* _Selected extract_:
__________
No. of Recommendations: 2
Washington Post has an interesting story on a Canadian engineer who moved to the US and retired at age 30.

http://www.washingtonpost.com/business/meet-mr-money-mustach...

intercst
Print the post Back To Top
No. of Recommendations: 0
Okay, so once you’ve paid off debt and piled heaps of money into savings, what do you do with it?

You’ve already gotten off track, in my book. Instead of thinking of “savings,” think of “investments.” You invest every bit of spare money you can get your hands on, as soon as you can. Like little green employees, each dollar bill needs to be kept at work for you at all times.

Back in the day, I would just empty out my bank account after each paycheck and distribute it into my investments of choice: Vanguard’s S&P 500 index fund, their small-cap value index fund, a bit went into paying off my mortgage early as well.


Terrible "advice" IMHO. He got lucky...
Print the post Back To Top
No. of Recommendations: 5
Maybe the best advice is find a career you actually enjoy.

He's not retired - he just isn't exactly employed by someone else.
Print the post Back To Top
No. of Recommendations: 4
Still, the concept of saving heavily allowing you the option to retire very young is a good one. The article mentions saving 50%. To me the optimum is live on one-third of gross, invest one-third, and use the other third for taxes and benefits.

Of course, many reject that as being impossible. I think its easiest for those like Julia Roberts who make $12MM per picture. But too often people fall into the trap of spending what they make--often for frivolous stuff.

Giving careful thought to what you need for happiness often reveals that much of what you spend is virtually wasted. "Stuff" is purchased, used briefly, and discarded. Saving more is not difficult for those who are serious about it.
__________
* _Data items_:
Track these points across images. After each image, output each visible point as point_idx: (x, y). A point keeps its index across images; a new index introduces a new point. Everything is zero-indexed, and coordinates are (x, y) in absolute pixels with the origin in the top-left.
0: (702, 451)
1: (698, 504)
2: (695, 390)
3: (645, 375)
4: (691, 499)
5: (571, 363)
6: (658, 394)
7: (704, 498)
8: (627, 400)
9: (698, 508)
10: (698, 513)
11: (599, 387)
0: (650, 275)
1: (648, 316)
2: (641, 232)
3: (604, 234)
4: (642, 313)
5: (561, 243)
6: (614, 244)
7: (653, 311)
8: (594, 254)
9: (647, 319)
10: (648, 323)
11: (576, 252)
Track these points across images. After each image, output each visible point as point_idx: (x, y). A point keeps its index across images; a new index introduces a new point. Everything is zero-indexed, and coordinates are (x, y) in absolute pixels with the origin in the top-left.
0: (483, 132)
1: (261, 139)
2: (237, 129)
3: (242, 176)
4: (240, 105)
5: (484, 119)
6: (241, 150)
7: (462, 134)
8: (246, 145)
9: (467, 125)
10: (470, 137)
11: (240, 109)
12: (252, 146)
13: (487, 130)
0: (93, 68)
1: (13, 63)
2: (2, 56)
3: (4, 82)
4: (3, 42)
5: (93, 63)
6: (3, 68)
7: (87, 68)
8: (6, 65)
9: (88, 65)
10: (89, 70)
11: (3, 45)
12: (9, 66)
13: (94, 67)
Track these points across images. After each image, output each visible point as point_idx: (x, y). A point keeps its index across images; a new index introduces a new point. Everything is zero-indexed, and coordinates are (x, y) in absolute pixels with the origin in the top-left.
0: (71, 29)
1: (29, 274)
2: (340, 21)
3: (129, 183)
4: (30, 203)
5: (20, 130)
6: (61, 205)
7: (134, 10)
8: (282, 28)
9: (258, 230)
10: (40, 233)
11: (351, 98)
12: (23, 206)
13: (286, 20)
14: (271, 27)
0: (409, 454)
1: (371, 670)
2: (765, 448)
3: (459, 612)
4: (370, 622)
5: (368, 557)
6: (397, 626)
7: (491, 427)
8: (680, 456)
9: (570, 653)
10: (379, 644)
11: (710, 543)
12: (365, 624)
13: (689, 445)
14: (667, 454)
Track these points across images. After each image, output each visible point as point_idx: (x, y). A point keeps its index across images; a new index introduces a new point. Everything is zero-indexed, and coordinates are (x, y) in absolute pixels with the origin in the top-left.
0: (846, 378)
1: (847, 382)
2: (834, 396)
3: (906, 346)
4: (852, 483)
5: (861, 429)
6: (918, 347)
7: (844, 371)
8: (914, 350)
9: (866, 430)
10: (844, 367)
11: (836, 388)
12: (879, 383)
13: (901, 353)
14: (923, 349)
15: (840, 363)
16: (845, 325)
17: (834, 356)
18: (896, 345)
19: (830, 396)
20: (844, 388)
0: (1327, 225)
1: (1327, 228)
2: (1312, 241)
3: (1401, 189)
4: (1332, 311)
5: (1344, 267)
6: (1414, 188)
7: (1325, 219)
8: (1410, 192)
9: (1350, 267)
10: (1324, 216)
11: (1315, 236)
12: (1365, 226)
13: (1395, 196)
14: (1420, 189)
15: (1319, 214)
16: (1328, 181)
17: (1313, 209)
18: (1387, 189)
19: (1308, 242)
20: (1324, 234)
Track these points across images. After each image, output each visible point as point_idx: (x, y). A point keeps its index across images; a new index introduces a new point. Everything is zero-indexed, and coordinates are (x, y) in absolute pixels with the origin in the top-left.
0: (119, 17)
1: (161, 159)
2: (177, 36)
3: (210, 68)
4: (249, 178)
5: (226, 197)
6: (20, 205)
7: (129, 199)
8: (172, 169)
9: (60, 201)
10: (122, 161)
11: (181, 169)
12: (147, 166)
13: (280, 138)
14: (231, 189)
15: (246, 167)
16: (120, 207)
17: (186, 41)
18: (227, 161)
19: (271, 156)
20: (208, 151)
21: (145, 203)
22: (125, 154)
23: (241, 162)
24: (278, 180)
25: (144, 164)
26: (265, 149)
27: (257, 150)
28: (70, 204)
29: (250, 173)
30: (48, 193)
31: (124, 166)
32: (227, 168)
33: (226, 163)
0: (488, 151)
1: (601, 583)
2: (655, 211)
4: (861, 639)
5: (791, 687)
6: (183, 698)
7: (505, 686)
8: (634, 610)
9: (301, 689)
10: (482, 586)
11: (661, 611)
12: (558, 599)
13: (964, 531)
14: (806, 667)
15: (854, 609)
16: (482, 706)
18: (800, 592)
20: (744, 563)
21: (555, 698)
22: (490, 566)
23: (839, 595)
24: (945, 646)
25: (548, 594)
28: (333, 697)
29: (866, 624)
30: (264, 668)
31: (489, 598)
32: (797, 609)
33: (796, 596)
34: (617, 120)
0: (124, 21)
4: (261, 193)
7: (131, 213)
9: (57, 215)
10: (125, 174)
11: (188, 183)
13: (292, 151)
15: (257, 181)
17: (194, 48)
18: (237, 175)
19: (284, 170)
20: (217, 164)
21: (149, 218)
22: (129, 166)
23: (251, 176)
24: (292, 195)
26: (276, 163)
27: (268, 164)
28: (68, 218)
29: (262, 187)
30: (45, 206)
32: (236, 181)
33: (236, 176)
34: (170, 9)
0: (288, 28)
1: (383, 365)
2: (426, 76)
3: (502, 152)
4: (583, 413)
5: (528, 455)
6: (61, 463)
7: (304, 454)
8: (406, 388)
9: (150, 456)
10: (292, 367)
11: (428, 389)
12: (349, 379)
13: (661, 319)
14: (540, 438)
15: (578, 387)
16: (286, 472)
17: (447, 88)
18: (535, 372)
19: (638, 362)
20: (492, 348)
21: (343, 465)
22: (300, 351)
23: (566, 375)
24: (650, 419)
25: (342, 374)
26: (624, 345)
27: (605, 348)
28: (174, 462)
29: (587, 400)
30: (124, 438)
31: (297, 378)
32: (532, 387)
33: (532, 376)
__________
* _Task item 1_: Rewrite the paragraph of the forum thread that begins "Still, the concept of saving heavily" in fewer words, keeping its main facts.
* _Task item 2_: Print everything in the forum thread from "You’ve already gotten" down to "you actually enjoy.".
The data items are separate material from the forum thread.

* _Answer 1_: Saving heavily gives you the option of retiring very young. The article mentions saving 50%. The writer's ideal is to live on one-third of gross income, invest one-third, and use the remaining third for taxes and benefits.

* _Answer 2_:
You’ve already gotten off track, in my book. Instead of thinking of “savings,” think of “investments.” You invest every bit of spare money you can get your hands on, as soon as you can. Like little green employees, each dollar bill needs to be kept at work for you at all times.

Back in the day, I would just empty out my bank account after each paycheck and distribute it into my investments of choice: Vanguard’s S&P 500 index fund, their small-cap value index fund, a bit went into paying off my mortgage early as well.


Terrible "advice" IMHO. He got lucky...
Print the post Back To Top
No. of Recommendations: 5
Maybe the best advice is find a career you actually enjoy.